- **TEKS BACAAN**:
┏━━

Dan, hari itu saya ke tempat kerja. Di sekolah untuk mengajar. Belum begitu lama, tiba-tiba ada yang datang memberi tahu, bahwa isteri saya di rumah sedang sakit perut. Saya berbegas pulang. Dan, dengan berurai air mata, isrti saya mengatakan, bahwa dia sudah mengalami keguguran. Akhirnya saya menjemput bidan. Cabang bayi yang sudah berusia lebih tiga bulan itu, akhirnya dikebumikan di samping rumah di mana tempat kami tinggal. Isteri saya berobat dengan bidan puskesmas dan urut bidan kampung yang bersertifikat. Tahun keempat pernikahan kami, isteri saya hamil lagi dan kami pindah ke Tanjungpinang, Kepulauan Riau. Dan singkat kisah, saya dan isteri ke Riau, dan kemudian isteri tinggal bersama orangtuanya di sana. Saya kembali ke Tanjungpinang. Ya, Allah, belum sebulan berada di Tanjungpinang, sudah mendapat kabar dari isteri melalui telepon, bahwa dia mengalami keguguran lagi. Usia kandungannya ketika itu sama juga seperti di Midai sebelumnya. Dan, mendengar kabar itu, saya sempat lebih dua hari tidak balik ke rumah. Saya “mengembara” di seputar kota Tanjungpinang dan singgah numpang tidur rumah saudara atau teman. Dalam pikiran saya hanya satu: “Aku dan isteri tidak akan mendapatkan anak lagi!”

┗━━

- **TUGAS**: Salin utuh kisah tentang keguguran di atas tanpa mengubah satu huruf pun.

- **DAFTAR ENTRI**:
┏━━

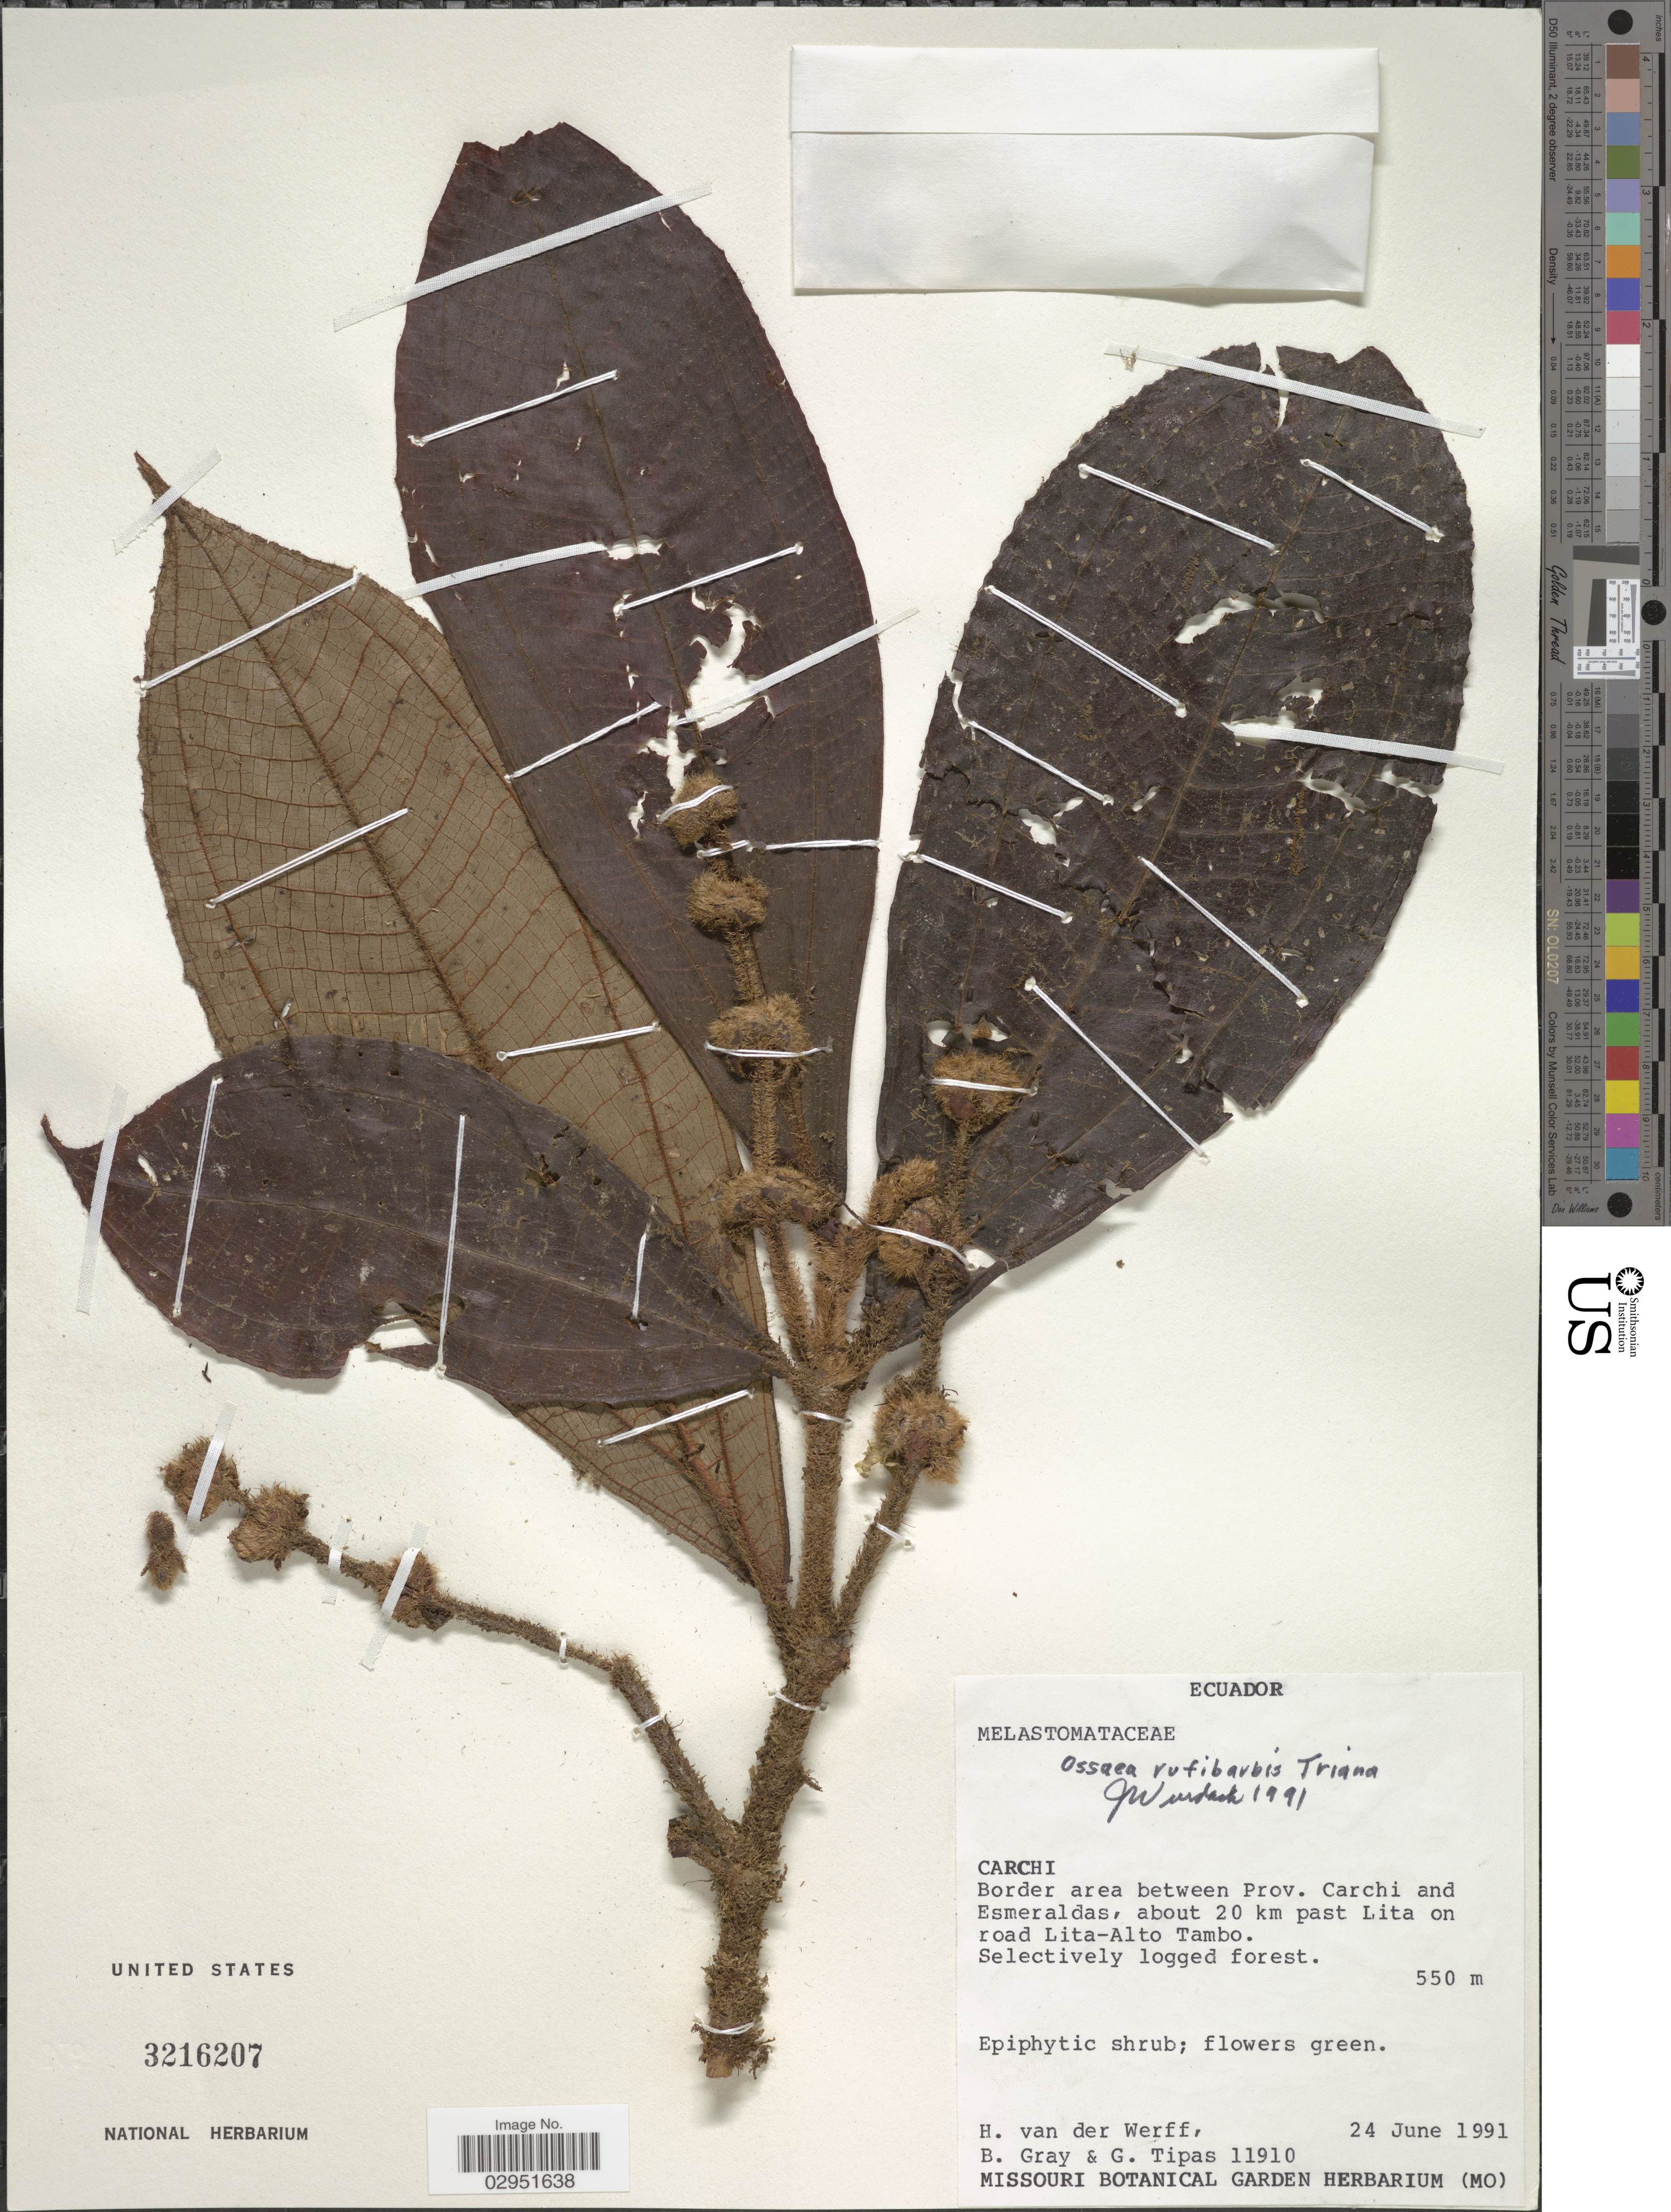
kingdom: Plantae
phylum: Tracheophyta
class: Magnoliopsida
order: Myrtales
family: Melastomataceae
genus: Ossaea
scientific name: Ossaea rufibarbis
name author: Triana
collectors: H. van der Werff, B. Gray & G. Tipas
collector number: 11910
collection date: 1991-06-24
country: Ecuador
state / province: Carchi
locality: Border area between Prov. Carchi and Esmeraldas, about 20 km past Lita on road Lita-Alto Tambo.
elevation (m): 550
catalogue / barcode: US 3216207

┗━━

- **JAWABAN**:
Dan, hari itu saya ke tempat kerja. Di sekolah untuk mengajar. Belum begitu lama, tiba-tiba ada yang datang memberi tahu, bahwa isteri saya di rumah sedang sakit perut. Saya berbegas pulang. Dan, dengan berurai air mata, isrti saya mengatakan, bahwa dia sudah mengalami keguguran. Akhirnya saya menjemput bidan. Cabang bayi yang sudah berusia lebih tiga bulan itu, akhirnya dikebumikan di samping rumah di mana tempat kami tinggal. Isteri saya berobat dengan bidan puskesmas dan urut bidan kampung yang bersertifikat. Tahun keempat pernikahan kami, isteri saya hamil lagi dan kami pindah ke Tanjungpinang, Kepulauan Riau. Dan singkat kisah, saya dan isteri ke Riau, dan kemudian isteri tinggal bersama orangtuanya di sana. Saya kembali ke Tanjungpinang. Ya, Allah, belum sebulan berada di Tanjungpinang, sudah mendapat kabar dari isteri melalui telepon, bahwa dia mengalami keguguran lagi. Usia kandungannya ketika itu sama juga seperti di Midai sebelumnya. Dan, mendengar kabar itu, saya sempat lebih dua hari tidak balik ke rumah. Saya “mengembara” di seputar kota Tanjungpinang dan singgah numpang tidur rumah saudara atau teman. Dalam pikiran saya hanya satu: “Aku dan isteri tidak akan mendapatkan anak lagi!”